▶ _Consigne_
Identifiez puis recopiez chaque ligne des données ci-dessous contenant le mot « Count ». La casse est significative.

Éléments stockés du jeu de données
++++++++++++++++++++
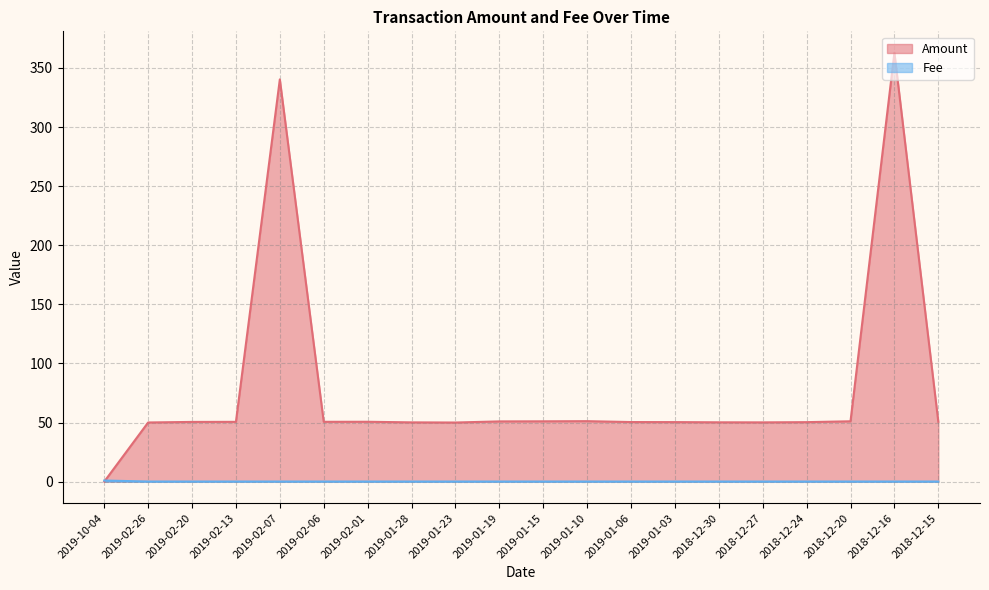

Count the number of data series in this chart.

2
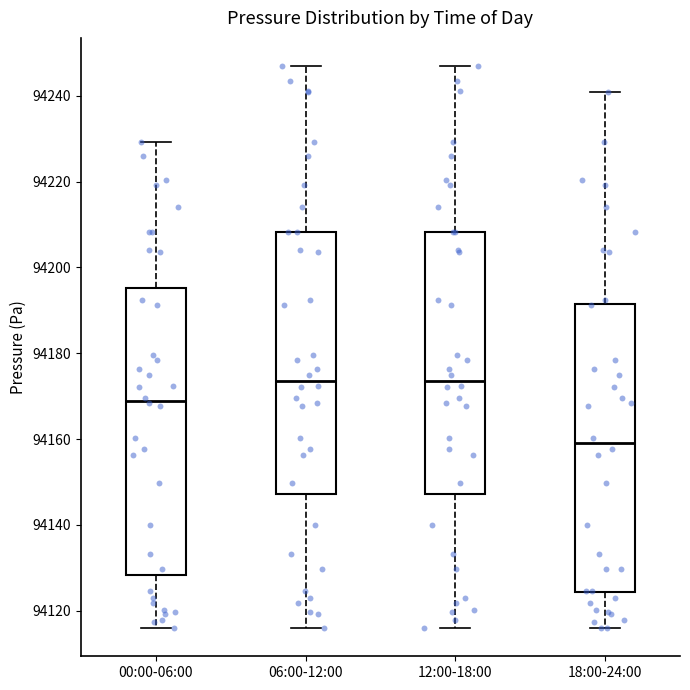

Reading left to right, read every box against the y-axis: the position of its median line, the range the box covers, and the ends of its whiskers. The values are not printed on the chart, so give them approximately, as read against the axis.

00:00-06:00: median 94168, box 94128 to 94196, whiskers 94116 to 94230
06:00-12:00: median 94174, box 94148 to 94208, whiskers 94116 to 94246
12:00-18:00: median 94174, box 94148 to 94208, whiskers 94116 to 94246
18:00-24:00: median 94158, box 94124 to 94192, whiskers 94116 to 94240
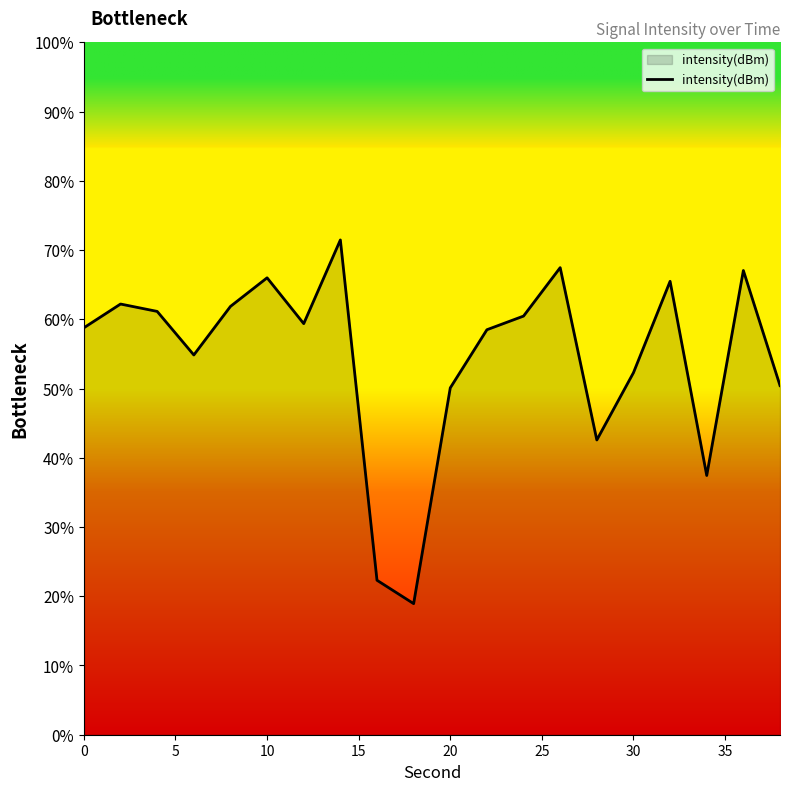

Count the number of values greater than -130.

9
++++++++++++++++++++
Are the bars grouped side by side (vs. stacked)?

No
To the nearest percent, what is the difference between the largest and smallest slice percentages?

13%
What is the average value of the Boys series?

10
++++++++++++++++++++
▶ _Réponse attendue_
Count the number of data series in this chart.
Count the number of values greater than -130.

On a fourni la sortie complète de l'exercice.